Something is wrong if he’s low energy, lethargic or listless. All the tubes and wires and machines made it feel all the more wrong. Cognitively, I know his life isn’t in danger, but instinctually, the situation felt all wrong. I had to resist the temptation to unplug everything from my baby and run out of there with him in my arms. But alas, cooler heads prevailed. The technicians completed the scan and monitored our little guy as he regained consciousness. We had to hang out at the hospital for a couple of hours to allow him time to nurse and monitor his condition as he woke up. All went well, and we got home just fine, though he was groggy the rest of the day.

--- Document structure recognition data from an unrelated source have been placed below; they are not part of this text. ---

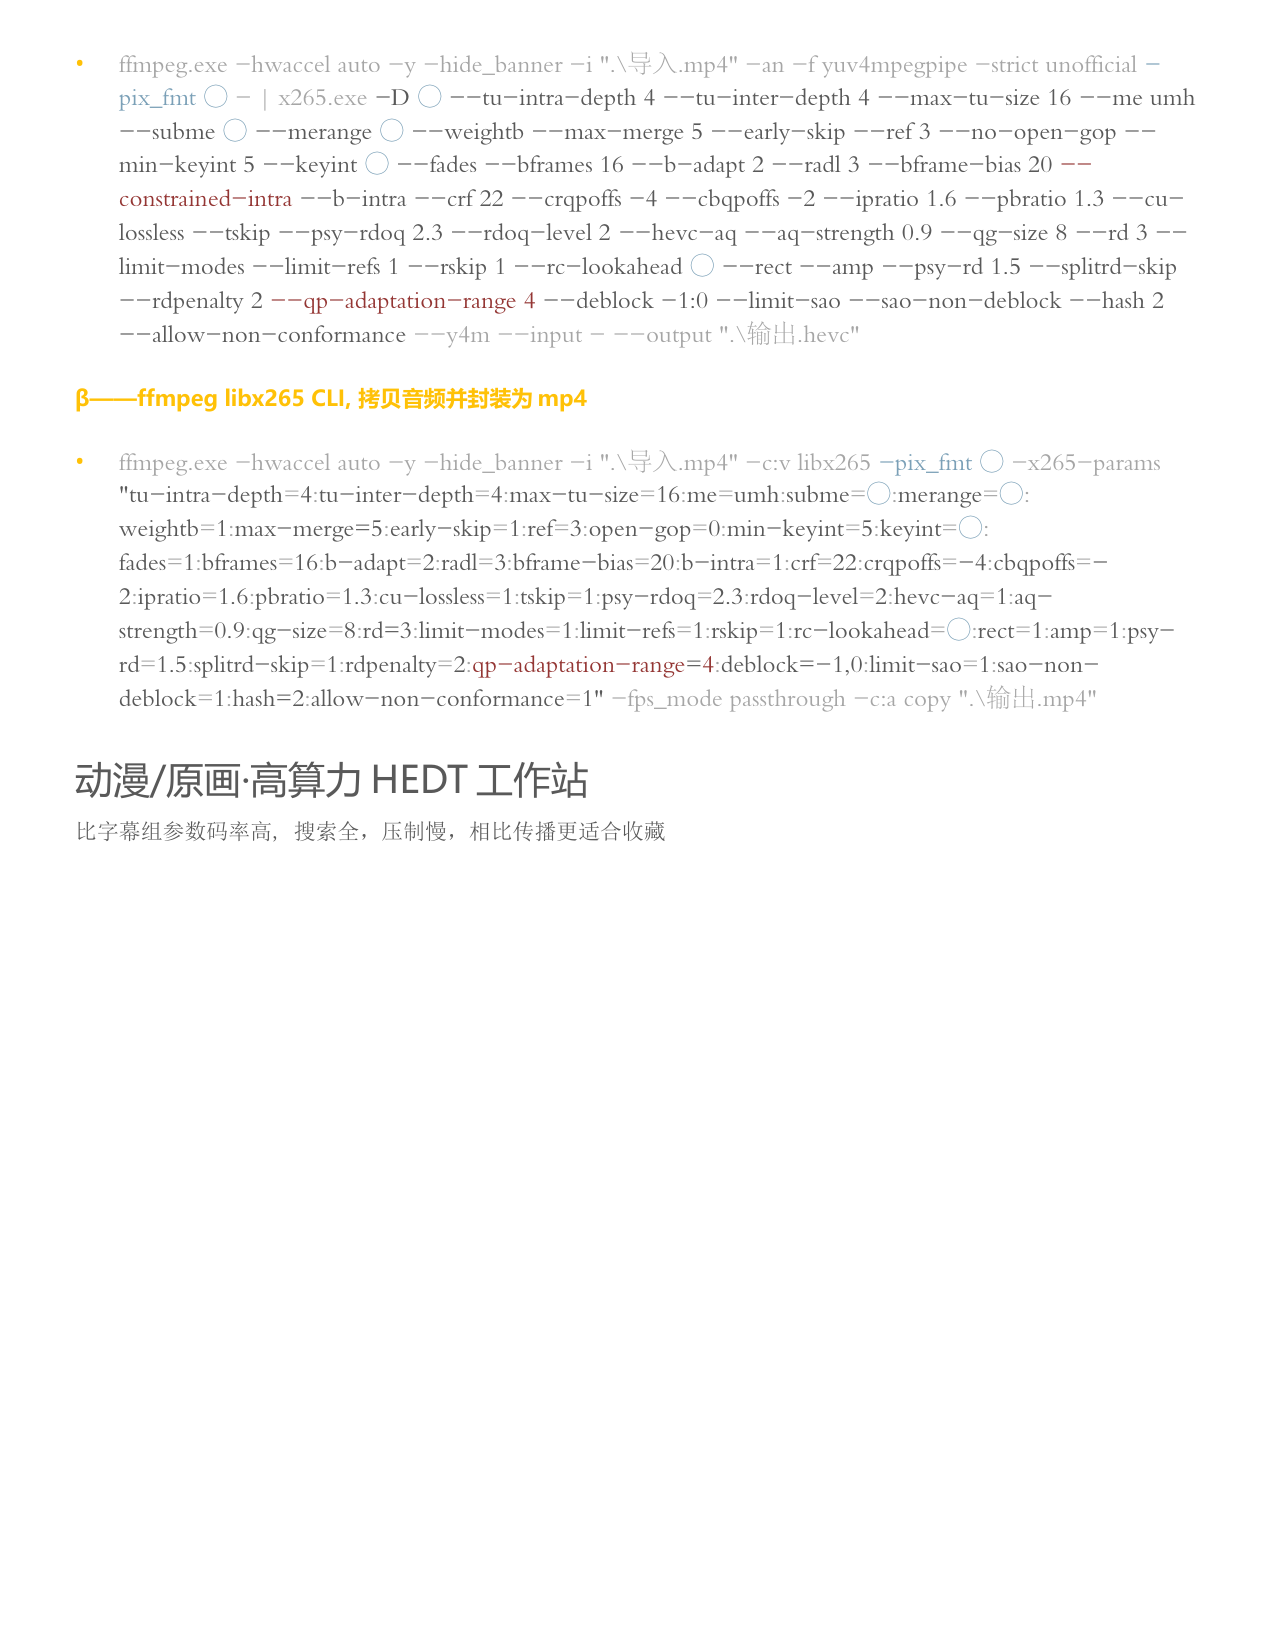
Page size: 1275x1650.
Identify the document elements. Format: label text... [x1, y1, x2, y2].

text 比字幕组参数码率高, 搜索全，压制慢，相比传播更适合收藏 [75, 813, 1200, 847]
list ffmpeg.exe -hwaccel auto -y -hide_banner -i ".\导入.mp4" -an -f yuv4mpegpipe -strict unofficial -pix_fmt 〇 - | x265.exe -D 〇 --tu-intra-depth 4 --tu-inter-depth 4 --max-tu-size 16 --me umh --subme 〇 --merange 〇 --weightb --max-merge 5 --early-skip --ref 3 --no-open-gop --min-keyint 5 --keyint 〇 --fades --bframes 16 --b-adapt 2 --radl 3 --bframe-bias 20 --constrained-intra --b-intra --crf 22 --crqpoffs -4 --cbqpoffs -2 --ipratio 1.6 --pbratio 1.3 --cu-lossless --tskip --psy-rdoq 2.3 --rdoq-level 2 --hevc-aq --aq-strength 0.9 --qg-size 8 --rd 3 --limit-modes --limit-refs 1 --rskip 1 --rc-lookahead 〇 --rect --amp --psy-rd 1.5 --splitrd-skip --rdpenalty 2 --qp-adaptation-range 4 --deblock -1:0 --limit-sao --sao-non-deblock --hash 2 --allow-non-conformance --y4m --input - --output ".\输出.hevc" [75, 46, 1200, 352]
subtitle 动漫/原画·高算力HEDT工作站 [75, 745, 1200, 813]
list ffmpeg.exe -hwaccel auto -y -hide_banner -i ".\导入.mp4" -c:v libx265 -pix_fmt 〇 -x265-params "tu-intra-depth=4:tu-inter-depth=4:max-tu-size=16:me=umh:subme=〇:merange=〇:weightb=1:max-merge=5:early-skip=1:ref=3:open-gop=0:min-keyint=5:keyint=〇:fades=1:bframes=16:b-adapt=2:radl=3:bframe-bias=20:b-intra=1:crf=22:crqpoffs=-4:cbqpoffs=-2:ipratio=1.6:pbratio=1.3:cu-lossless=1:tskip=1:psy-rdoq=2.3:rdoq-level=2:hevc-aq=1:aq-strength=0.9:qg-size=8:rd=3:limit-modes=1:limit-refs=1:rskip=1:rc-lookahead=〇:rect=1:amp=1:psy-rd=1.5:splitrd-skip=1:rdpenalty=2:qp-adaptation-range=4:deblock=-1,0:limit-sao=1:sao-non-deblock=1:hash=2:allow-non-conformance=1" -fps_mode passthrough -c:a copy ".\输出.mp4" [75, 444, 1200, 716]
text β——ffmpeg libx265 CLI, 拷贝音频并封装为mp4 [75, 381, 1200, 415]
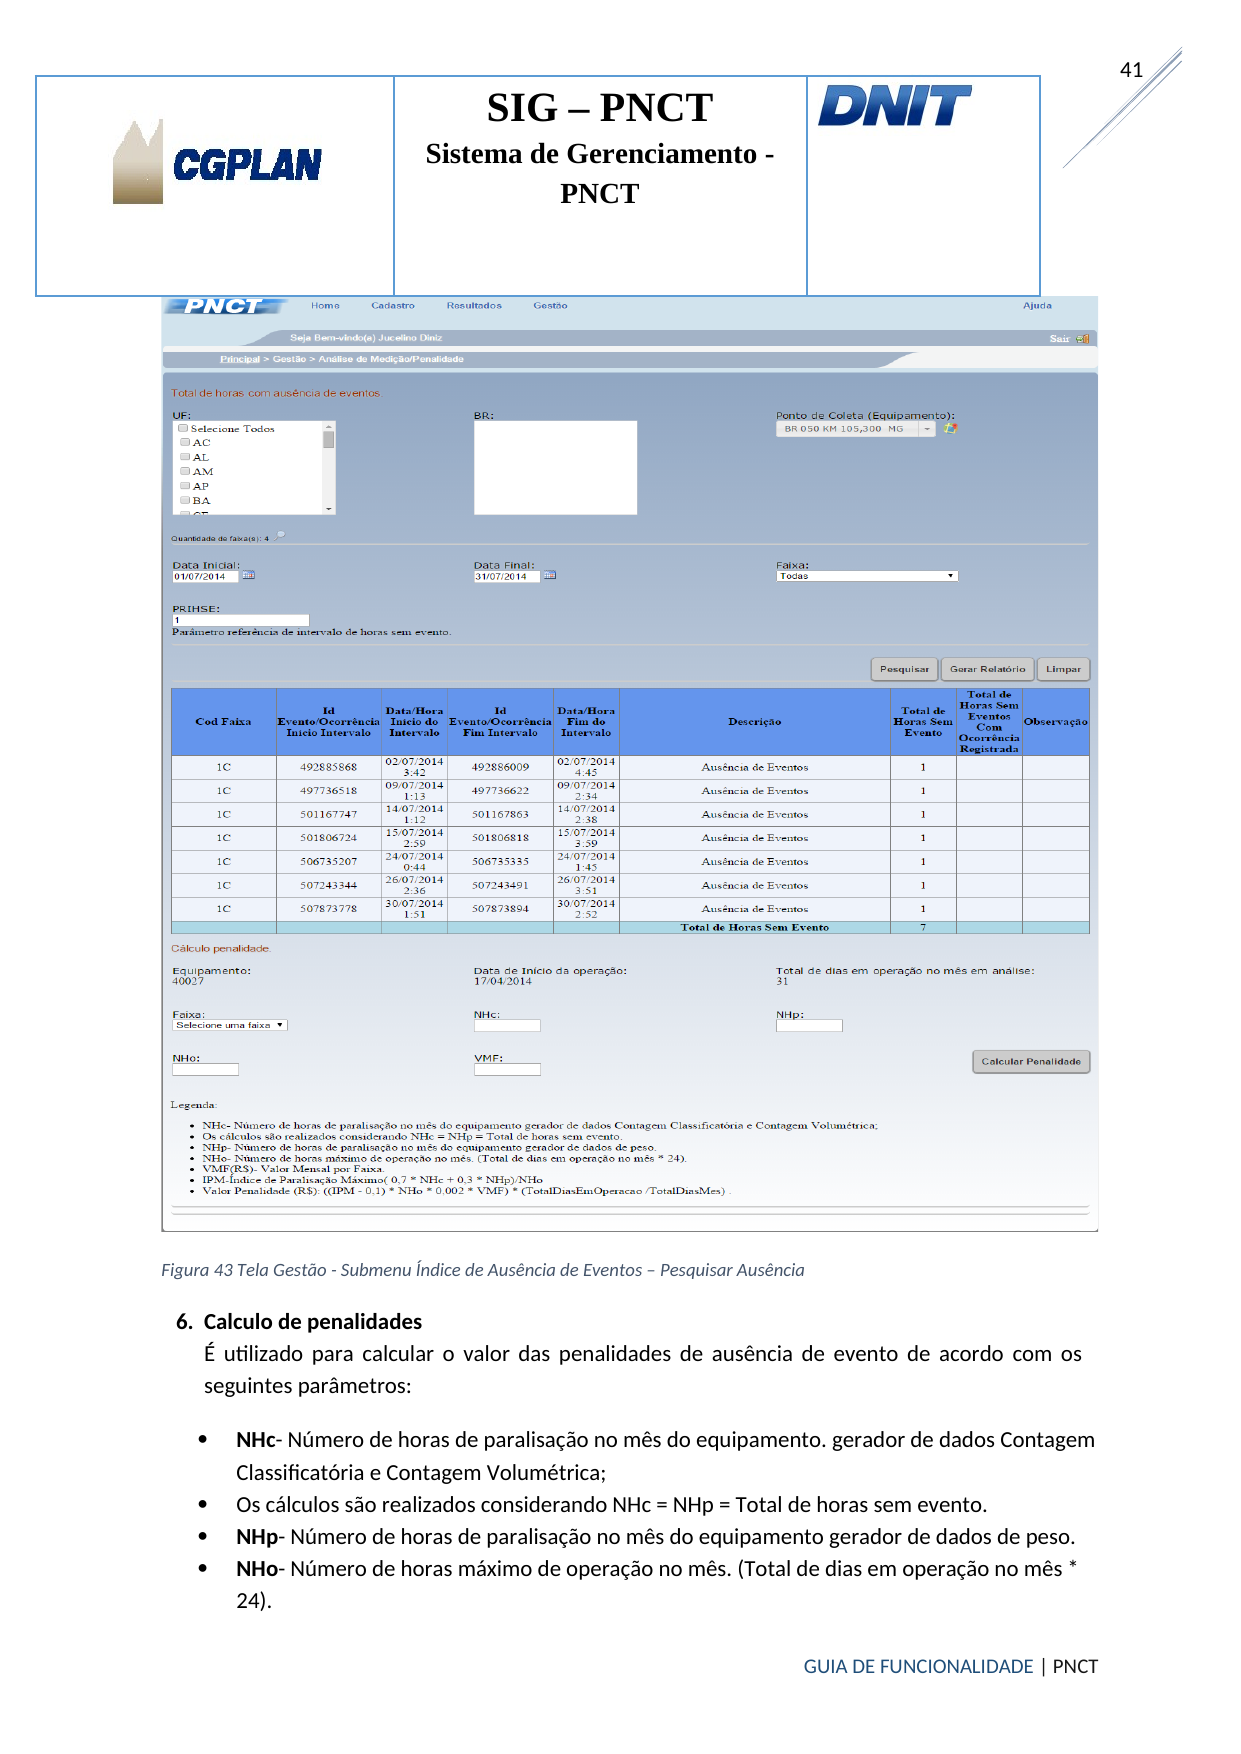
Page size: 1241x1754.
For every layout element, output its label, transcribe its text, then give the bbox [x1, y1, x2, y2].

list NHc- Número de horas de paralisação no mês do equipamento. gerador de dados Contagem Classificatória e Contagem Volumétrica; [199, 1426, 1098, 1486]
list Os cálculos são realizados considerando NHc = NHp = Total de horas sem evento. [199, 1490, 1098, 1518]
list Calculo de penalidades [176, 1307, 1083, 1335]
text É utilizado para calcular o valor das penalidades de ausência de evento de acordo com os seguintes parâmetros: [204, 1339, 1083, 1399]
picture [107, 110, 322, 214]
text Figura 43 Tela Gestão - Submenu Índice de Ausência de Eventos – Pesquisar Ausência [161, 1258, 1100, 1281]
picture [161, 296, 1099, 1232]
list NHp- Número de horas de paralisação no mês do equipamento gerador de dados de peso. [199, 1522, 1098, 1550]
picture [817, 77, 976, 136]
list NHo- Número de horas máximo de operação no mês. (Total de dias em operação no mês * 24). [199, 1554, 1098, 1614]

I’m already nervously looking ahead to the next visit to the doctor when they will drug him up again as he goes under the knife to get the cyst removed. I know it needs to happen, and I have to talk myself down from the ledge (metaphorically speaking). I’m sure we’ll get through that procedure just fine, as we did with this one. Still, I cringe at the thought of seeing him unconscious with all those tubes and wires again. The scene of a sedated baby resembles death a little too closely for my comfort.
If the Ramones were alive today and had kids, I wonder if they would still be wishing for sedation.